Where are you at the moment with the development of the Charité Case Viewer?
It was complicated to reconfigure the app so that it also runs in the web browser. Most functions can be programmed much better in an app, so therefore they have to be simplified. I’m coordinating and steering the project, which is being worked on by two programmers and one designer. Meanwhile, the web tool is basically executable and is going to be connected to other systems at the Charité. So, at the moment I’m trying to find a suitable solution for data protection. As the first application scenario, we’re updating the data of a colleague who’s an expert in diseases of the kidney and spleen and has collected extremely rare cases. This is the first module and should be available from the summer.
In order to integrate the databases of the different areas at the Charité, you certainly have to have a good network of contacts. How long do you need to spend at a hospital, which is basically like an entire village, in order to have a good overview?

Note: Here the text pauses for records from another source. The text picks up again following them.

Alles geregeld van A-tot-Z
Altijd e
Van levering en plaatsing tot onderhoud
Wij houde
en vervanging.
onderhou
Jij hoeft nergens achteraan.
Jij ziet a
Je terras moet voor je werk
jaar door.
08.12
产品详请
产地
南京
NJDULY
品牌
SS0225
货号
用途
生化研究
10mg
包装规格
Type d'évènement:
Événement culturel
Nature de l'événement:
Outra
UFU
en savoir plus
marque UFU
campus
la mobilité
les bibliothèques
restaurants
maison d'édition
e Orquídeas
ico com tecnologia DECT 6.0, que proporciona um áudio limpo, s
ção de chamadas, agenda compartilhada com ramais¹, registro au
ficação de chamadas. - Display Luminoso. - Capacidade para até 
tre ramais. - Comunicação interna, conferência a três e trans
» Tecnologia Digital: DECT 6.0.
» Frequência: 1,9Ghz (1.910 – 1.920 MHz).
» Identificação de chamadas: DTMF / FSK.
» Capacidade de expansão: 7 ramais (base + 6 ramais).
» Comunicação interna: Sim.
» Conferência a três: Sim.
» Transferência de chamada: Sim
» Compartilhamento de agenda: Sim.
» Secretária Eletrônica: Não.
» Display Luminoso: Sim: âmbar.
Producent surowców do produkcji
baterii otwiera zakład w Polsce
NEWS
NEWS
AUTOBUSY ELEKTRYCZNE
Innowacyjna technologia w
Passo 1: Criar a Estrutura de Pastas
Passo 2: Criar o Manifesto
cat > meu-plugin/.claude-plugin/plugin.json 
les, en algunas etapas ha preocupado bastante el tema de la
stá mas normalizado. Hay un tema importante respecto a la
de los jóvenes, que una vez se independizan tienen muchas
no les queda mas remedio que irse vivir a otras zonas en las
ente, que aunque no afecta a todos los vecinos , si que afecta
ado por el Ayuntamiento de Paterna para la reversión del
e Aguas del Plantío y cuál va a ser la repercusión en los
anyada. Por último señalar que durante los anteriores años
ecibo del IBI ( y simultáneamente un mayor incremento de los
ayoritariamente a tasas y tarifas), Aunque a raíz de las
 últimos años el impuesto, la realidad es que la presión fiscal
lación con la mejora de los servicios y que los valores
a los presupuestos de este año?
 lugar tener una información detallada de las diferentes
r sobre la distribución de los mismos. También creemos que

My experience at the Charité was similar to my own process of getting settled in Berlin: when I first came to Berlin, during the first year I desperately wanted to go away again. Berlin was unfriendly, it was cold, gloomy and grey. I was shocked by this gigantic city – by the anonymity. The bus drivers drove on even when you were running towards the bus. However, in the second year it got a bit better and in the tenth year I find it really cool here. The Charité is a historically important institution, and that gives you a special feeling when you’re studying or working here. Nevertheless, you can’t fully comprehend the way that the Charité functions right away and need a few years to really get a grasp of the procedures. Depending on which academic stage you’re in, there are different aspects of the academic landscape that one needs to get to know. That voyage of discovery is new every time – there’s no universally valid path. But it’s nice to see how many different career paths ultimately meet here.